--- RECORDS FOR THE EXERCISE Enclosed Below ---

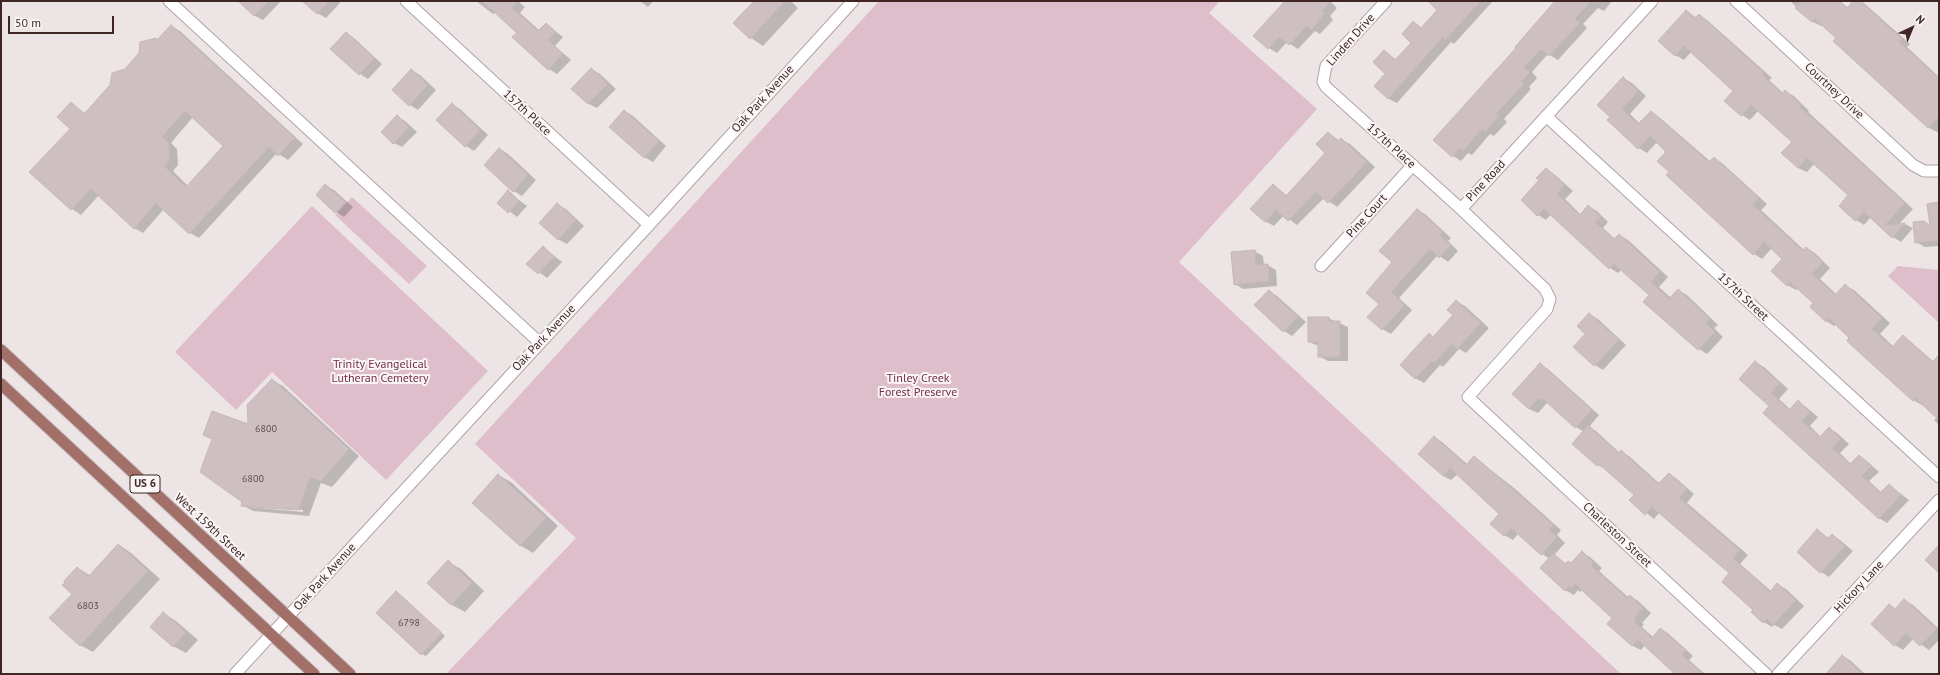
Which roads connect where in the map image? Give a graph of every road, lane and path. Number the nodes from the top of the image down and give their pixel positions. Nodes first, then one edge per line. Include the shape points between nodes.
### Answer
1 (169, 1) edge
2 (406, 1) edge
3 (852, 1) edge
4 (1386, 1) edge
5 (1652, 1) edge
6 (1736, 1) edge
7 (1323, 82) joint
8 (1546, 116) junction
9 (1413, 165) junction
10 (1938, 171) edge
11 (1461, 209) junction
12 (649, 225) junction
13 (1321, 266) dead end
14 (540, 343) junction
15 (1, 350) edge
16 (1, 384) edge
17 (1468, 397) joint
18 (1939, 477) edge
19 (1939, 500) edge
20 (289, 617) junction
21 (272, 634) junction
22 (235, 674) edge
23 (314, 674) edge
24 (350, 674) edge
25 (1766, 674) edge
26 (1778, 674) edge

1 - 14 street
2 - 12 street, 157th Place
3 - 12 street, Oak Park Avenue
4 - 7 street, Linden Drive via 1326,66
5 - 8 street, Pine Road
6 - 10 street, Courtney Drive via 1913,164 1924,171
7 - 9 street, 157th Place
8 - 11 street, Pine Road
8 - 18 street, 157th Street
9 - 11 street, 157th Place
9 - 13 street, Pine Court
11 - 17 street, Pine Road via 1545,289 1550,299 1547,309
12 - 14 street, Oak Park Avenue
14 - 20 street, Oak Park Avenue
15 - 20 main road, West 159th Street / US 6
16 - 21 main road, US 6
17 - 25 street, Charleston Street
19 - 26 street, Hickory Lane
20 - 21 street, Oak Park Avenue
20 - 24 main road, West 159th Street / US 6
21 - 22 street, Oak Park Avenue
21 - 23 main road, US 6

--- End of Enclosed RECORDS FOR THE EXERCISE ---

Any picture in the material is to be left out, and everything else is to be retyped as is.

Which roads connect where in the map image? Give a graph of every road, lane and path. Number the nodes from the top of the image down and give their pixel positions. Nodes first, then one edge per line. Include the shape points between nodes.
### Answer
1 (169, 1) edge
2 (406, 1) edge
3 (852, 1) edge
4 (1386, 1) edge
5 (1652, 1) edge
6 (1736, 1) edge
7 (1323, 82) joint
8 (1546, 116) junction
9 (1413, 165) junction
10 (1938, 171) edge
11 (1461, 209) junction
12 (649, 225) junction
13 (1321, 266) dead end
14 (540, 343) junction
15 (1, 350) edge
16 (1, 384) edge
17 (1468, 397) joint
18 (1939, 477) edge
19 (1939, 500) edge
20 (289, 617) junction
21 (272, 634) junction
22 (235, 674) edge
23 (314, 674) edge
24 (350, 674) edge
25 (1766, 674) edge
26 (1778, 674) edge

1 - 14 street
2 - 12 street, 157th Place
3 - 12 street, Oak Park Avenue
4 - 7 street, Linden Drive via 1326,66
5 - 8 street, Pine Road
6 - 10 street, Courtney Drive via 1913,164 1924,171
7 - 9 street, 157th Place
8 - 11 street, Pine Road
8 - 18 street, 157th Street
9 - 11 street, 157th Place
9 - 13 street, Pine Court
11 - 17 street, Pine Road via 1545,289 1550,299 1547,309
12 - 14 street, Oak Park Avenue
14 - 20 street, Oak Park Avenue
15 - 20 main road, West 159th Street / US 6
16 - 21 main road, US 6
17 - 25 street, Charleston Street
19 - 26 street, Hickory Lane
20 - 21 street, Oak Park Avenue
20 - 24 main road, West 159th Street / US 6
21 - 22 street, Oak Park Avenue
21 - 23 main road, US 6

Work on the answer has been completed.